Requirement:
What follows is a listing. Write it all out exactly.

---------- Records for the task ----------

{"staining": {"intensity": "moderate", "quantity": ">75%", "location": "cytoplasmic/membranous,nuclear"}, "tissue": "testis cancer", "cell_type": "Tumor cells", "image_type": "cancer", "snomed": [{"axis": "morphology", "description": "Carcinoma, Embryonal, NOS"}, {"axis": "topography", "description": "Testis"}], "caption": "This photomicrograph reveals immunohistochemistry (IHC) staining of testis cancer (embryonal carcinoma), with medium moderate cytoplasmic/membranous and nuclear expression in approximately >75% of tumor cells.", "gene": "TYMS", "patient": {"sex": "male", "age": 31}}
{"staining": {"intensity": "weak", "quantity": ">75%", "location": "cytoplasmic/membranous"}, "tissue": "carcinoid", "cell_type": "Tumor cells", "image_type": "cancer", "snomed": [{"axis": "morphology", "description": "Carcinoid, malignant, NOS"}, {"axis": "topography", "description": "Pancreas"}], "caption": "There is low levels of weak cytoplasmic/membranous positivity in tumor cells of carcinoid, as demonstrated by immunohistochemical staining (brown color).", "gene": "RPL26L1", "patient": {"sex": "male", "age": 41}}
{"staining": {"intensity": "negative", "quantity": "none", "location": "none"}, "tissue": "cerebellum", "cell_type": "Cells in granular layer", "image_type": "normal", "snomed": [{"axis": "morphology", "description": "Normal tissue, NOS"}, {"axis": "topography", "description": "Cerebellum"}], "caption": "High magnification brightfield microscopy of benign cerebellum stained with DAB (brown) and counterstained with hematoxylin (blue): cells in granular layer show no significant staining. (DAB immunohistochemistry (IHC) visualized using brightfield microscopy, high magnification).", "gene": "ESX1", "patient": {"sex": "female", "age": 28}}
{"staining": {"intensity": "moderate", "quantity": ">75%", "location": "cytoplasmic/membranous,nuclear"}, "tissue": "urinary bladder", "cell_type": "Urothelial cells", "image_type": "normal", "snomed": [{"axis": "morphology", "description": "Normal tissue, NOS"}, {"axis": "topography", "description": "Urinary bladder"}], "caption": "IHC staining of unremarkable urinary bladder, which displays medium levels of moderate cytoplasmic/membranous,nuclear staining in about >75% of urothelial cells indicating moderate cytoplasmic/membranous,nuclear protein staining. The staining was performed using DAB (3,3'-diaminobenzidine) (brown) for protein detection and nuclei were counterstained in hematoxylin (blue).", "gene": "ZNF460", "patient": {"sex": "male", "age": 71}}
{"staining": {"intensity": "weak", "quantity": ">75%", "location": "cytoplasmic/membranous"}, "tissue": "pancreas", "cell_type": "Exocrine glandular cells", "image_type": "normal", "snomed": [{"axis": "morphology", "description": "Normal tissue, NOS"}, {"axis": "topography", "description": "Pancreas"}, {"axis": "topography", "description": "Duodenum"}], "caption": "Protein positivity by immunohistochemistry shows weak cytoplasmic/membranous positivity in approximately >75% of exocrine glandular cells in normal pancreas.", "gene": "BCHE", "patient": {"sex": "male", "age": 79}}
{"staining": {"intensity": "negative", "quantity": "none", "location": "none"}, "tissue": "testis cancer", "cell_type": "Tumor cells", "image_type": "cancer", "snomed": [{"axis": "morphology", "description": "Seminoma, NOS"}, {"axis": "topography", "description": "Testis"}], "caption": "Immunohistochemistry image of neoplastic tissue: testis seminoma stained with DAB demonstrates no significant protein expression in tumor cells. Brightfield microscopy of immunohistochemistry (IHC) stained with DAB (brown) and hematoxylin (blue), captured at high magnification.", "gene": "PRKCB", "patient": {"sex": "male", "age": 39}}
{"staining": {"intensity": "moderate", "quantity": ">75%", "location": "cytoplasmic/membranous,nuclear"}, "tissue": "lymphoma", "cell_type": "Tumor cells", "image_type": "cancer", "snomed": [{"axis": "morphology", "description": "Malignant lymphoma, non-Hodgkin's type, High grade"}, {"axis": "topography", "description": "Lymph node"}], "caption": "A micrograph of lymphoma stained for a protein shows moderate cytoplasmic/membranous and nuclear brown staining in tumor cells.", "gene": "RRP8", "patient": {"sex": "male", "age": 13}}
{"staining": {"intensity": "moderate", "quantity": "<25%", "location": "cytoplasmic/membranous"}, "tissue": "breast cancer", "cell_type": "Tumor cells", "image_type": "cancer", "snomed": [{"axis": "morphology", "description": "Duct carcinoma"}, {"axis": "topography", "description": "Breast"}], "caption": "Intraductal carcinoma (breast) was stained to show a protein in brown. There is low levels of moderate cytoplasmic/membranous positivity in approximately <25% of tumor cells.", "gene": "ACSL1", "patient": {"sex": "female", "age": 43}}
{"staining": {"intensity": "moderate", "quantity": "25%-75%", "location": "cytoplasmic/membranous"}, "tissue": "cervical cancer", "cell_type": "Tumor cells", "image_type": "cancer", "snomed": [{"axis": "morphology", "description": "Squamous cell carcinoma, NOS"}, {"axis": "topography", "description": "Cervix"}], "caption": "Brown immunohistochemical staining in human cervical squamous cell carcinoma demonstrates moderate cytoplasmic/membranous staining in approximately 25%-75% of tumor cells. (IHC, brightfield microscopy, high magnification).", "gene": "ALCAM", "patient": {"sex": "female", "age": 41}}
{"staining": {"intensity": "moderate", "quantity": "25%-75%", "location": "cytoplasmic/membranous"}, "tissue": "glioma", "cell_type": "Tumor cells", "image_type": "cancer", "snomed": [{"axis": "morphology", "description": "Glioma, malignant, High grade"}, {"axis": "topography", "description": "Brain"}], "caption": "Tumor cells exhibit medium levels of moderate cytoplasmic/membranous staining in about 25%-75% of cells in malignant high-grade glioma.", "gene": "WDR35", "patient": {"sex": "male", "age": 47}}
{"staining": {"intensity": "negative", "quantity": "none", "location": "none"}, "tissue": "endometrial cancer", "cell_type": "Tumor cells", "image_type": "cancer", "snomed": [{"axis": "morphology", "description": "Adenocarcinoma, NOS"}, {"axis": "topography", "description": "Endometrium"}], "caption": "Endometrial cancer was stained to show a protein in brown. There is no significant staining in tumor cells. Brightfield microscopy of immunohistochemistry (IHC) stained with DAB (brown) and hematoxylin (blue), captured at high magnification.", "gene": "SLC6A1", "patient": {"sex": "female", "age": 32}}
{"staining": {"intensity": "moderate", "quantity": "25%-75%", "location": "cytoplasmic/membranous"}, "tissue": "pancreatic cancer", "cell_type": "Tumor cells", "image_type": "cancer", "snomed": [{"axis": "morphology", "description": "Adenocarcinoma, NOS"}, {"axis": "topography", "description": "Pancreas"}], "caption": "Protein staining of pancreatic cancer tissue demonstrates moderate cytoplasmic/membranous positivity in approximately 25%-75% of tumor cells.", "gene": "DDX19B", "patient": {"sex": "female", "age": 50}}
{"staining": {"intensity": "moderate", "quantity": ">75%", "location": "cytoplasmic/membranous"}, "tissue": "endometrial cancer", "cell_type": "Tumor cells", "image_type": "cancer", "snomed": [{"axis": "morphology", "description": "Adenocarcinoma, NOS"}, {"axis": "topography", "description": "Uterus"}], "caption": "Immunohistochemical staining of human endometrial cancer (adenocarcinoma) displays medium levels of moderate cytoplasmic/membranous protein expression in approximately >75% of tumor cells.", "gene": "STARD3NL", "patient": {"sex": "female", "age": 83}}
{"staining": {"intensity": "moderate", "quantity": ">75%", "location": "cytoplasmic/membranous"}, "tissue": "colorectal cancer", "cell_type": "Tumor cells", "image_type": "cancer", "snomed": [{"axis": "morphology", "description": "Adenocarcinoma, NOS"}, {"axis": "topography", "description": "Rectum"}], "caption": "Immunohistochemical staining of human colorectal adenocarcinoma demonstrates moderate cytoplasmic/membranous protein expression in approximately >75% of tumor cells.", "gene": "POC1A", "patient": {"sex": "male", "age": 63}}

----------

Result of this exercise:
{"staining": {"intensity": "moderate", "quantity": ">75%", "location": "cytoplasmic/membranous,nuclear"}, "tissue": "testis cancer", "cell_type": "Tumor cells", "image_type": "cancer", "snomed": [{"axis": "morphology", "description": "Carcinoma, Embryonal, NOS"}, {"axis": "topography", "description": "Testis"}], "caption": "This photomicrograph reveals immunohistochemistry (IHC) staining of testis cancer (embryonal carcinoma), with medium moderate cytoplasmic/membranous and nuclear expression in approximately >75% of tumor cells.", "gene": "TYMS", "patient": {"sex": "male", "age": 31}}
{"staining": {"intensity": "weak", "quantity": ">75%", "location": "cytoplasmic/membranous"}, "tissue": "carcinoid", "cell_type": "Tumor cells", "image_type": "cancer", "snomed": [{"axis": "morphology", "description": "Carcinoid, malignant, NOS"}, {"axis": "topography", "description": "Pancreas"}], "caption": "There is low levels of weak cytoplasmic/membranous positivity in tumor cells of carcinoid, as demonstrated by immunohistochemical staining (brown color).", "gene": "RPL26L1", "patient": {"sex": "male", "age": 41}}
{"staining": {"intensity": "negative", "quantity": "none", "location": "none"}, "tissue": "cerebellum", "cell_type": "Cells in granular layer", "image_type": "normal", "snomed": [{"axis": "morphology", "description": "Normal tissue, NOS"}, {"axis": "topography", "description": "Cerebellum"}], "caption": "High magnification brightfield microscopy of benign cerebellum stained with DAB (brown) and counterstained with hematoxylin (blue): cells in granular layer show no significant staining. (DAB immunohistochemistry (IHC) visualized using brightfield microscopy, high magnification).", "gene": "ESX1", "patient": {"sex": "female", "age": 28}}
{"staining": {"intensity": "moderate", "quantity": ">75%", "location": "cytoplasmic/membranous,nuclear"}, "tissue": "urinary bladder", "cell_type": "Urothelial cells", "image_type": "normal", "snomed": [{"axis": "morphology", "description": "Normal tissue, NOS"}, {"axis": "topography", "description": "Urinary bladder"}], "caption": "IHC staining of unremarkable urinary bladder, which displays medium levels of moderate cytoplasmic/membranous,nuclear staining in about >75% of urothelial cells indicating moderate cytoplasmic/membranous,nuclear protein staining. The staining was performed using DAB (3,3'-diaminobenzidine) (brown) for protein detection and nuclei were counterstained in hematoxylin (blue).", "gene": "ZNF460", "patient": {"sex": "male", "age": 71}}
{"staining": {"intensity": "weak", "quantity": ">75%", "location": "cytoplasmic/membranous"}, "tissue": "pancreas", "cell_type": "Exocrine glandular cells", "image_type": "normal", "snomed": [{"axis": "morphology", "description": "Normal tissue, NOS"}, {"axis": "topography", "description": "Pancreas"}, {"axis": "topography", "description": "Duodenum"}], "caption": "Protein positivity by immunohistochemistry shows weak cytoplasmic/membranous positivity in approximately >75% of exocrine glandular cells in normal pancreas.", "gene": "BCHE", "patient": {"sex": "male", "age": 79}}
{"staining": {"intensity": "negative", "quantity": "none", "location": "none"}, "tissue": "testis cancer", "cell_type": "Tumor cells", "image_type": "cancer", "snomed": [{"axis": "morphology", "description": "Seminoma, NOS"}, {"axis": "topography", "description": "Testis"}], "caption": "Immunohistochemistry image of neoplastic tissue: testis seminoma stained with DAB demonstrates no significant protein expression in tumor cells. Brightfield microscopy of immunohistochemistry (IHC) stained with DAB (brown) and hematoxylin (blue), captured at high magnification.", "gene": "PRKCB", "patient": {"sex": "male", "age": 39}}
{"staining": {"intensity": "moderate", "quantity": ">75%", "location": "cytoplasmic/membranous,nuclear"}, "tissue": "lymphoma", "cell_type": "Tumor cells", "image_type": "cancer", "snomed": [{"axis": "morphology", "description": "Malignant lymphoma, non-Hodgkin's type, High grade"}, {"axis": "topography", "description": "Lymph node"}], "caption": "A micrograph of lymphoma stained for a protein shows moderate cytoplasmic/membranous and nuclear brown staining in tumor cells.", "gene": "RRP8", "patient": {"sex": "male", "age": 13}}
{"staining": {"intensity": "moderate", "quantity": "<25%", "location": "cytoplasmic/membranous"}, "tissue": "breast cancer", "cell_type": "Tumor cells", "image_type": "cancer", "snomed": [{"axis": "morphology", "description": "Duct carcinoma"}, {"axis": "topography", "description": "Breast"}], "caption": "Intraductal carcinoma (breast) was stained to show a protein in brown. There is low levels of moderate cytoplasmic/membranous positivity in approximately <25% of tumor cells.", "gene": "ACSL1", "patient": {"sex": "female", "age": 43}}
{"staining": {"intensity": "moderate", "quantity": "25%-75%", "location": "cytoplasmic/membranous"}, "tissue": "cervical cancer", "cell_type": "Tumor cells", "image_type": "cancer", "snomed": [{"axis": "morphology", "description": "Squamous cell carcinoma, NOS"}, {"axis": "topography", "description": "Cervix"}], "caption": "Brown immunohistochemical staining in human cervical squamous cell carcinoma demonstrates moderate cytoplasmic/membranous staining in approximately 25%-75% of tumor cells. (IHC, brightfield microscopy, high magnification).", "gene": "ALCAM", "patient": {"sex": "female", "age": 41}}
{"staining": {"intensity": "moderate", "quantity": "25%-75%", "location": "cytoplasmic/membranous"}, "tissue": "glioma", "cell_type": "Tumor cells", "image_type": "cancer", "snomed": [{"axis": "morphology", "description": "Glioma, malignant, High grade"}, {"axis": "topography", "description": "Brain"}], "caption": "Tumor cells exhibit medium levels of moderate cytoplasmic/membranous staining in about 25%-75% of cells in malignant high-grade glioma.", "gene": "WDR35", "patient": {"sex": "male", "age": 47}}
{"staining": {"intensity": "negative", "quantity": "none", "location": "none"}, "tissue": "endometrial cancer", "cell_type": "Tumor cells", "image_type": "cancer", "snomed": [{"axis": "morphology", "description": "Adenocarcinoma, NOS"}, {"axis": "topography", "description": "Endometrium"}], "caption": "Endometrial cancer was stained to show a protein in brown. There is no significant staining in tumor cells. Brightfield microscopy of immunohistochemistry (IHC) stained with DAB (brown) and hematoxylin (blue), captured at high magnification.", "gene": "SLC6A1", "patient": {"sex": "female", "age": 32}}
{"staining": {"intensity": "moderate", "quantity": "25%-75%", "location": "cytoplasmic/membranous"}, "tissue": "pancreatic cancer", "cell_type": "Tumor cells", "image_type": "cancer", "snomed": [{"axis": "morphology", "description": "Adenocarcinoma, NOS"}, {"axis": "topography", "description": "Pancreas"}], "caption": "Protein staining of pancreatic cancer tissue demonstrates moderate cytoplasmic/membranous positivity in approximately 25%-75% of tumor cells.", "gene": "DDX19B", "patient": {"sex": "female", "age": 50}}
{"staining": {"intensity": "moderate", "quantity": ">75%", "location": "cytoplasmic/membranous"}, "tissue": "endometrial cancer", "cell_type": "Tumor cells", "image_type": "cancer", "snomed": [{"axis": "morphology", "description": "Adenocarcinoma, NOS"}, {"axis": "topography", "description": "Uterus"}], "caption": "Immunohistochemical staining of human endometrial cancer (adenocarcinoma) displays medium levels of moderate cytoplasmic/membranous protein expression in approximately >75% of tumor cells.", "gene": "STARD3NL", "patient": {"sex": "female", "age": 83}}
{"staining": {"intensity": "moderate", "quantity": ">75%", "location": "cytoplasmic/membranous"}, "tissue": "colorectal cancer", "cell_type": "Tumor cells", "image_type": "cancer", "snomed": [{"axis": "morphology", "description": "Adenocarcinoma, NOS"}, {"axis": "topography", "description": "Rectum"}], "caption": "Immunohistochemical staining of human colorectal adenocarcinoma demonstrates moderate cytoplasmic/membranous protein expression in approximately >75% of tumor cells.", "gene": "POC1A", "patient": {"sex": "male", "age": 63}}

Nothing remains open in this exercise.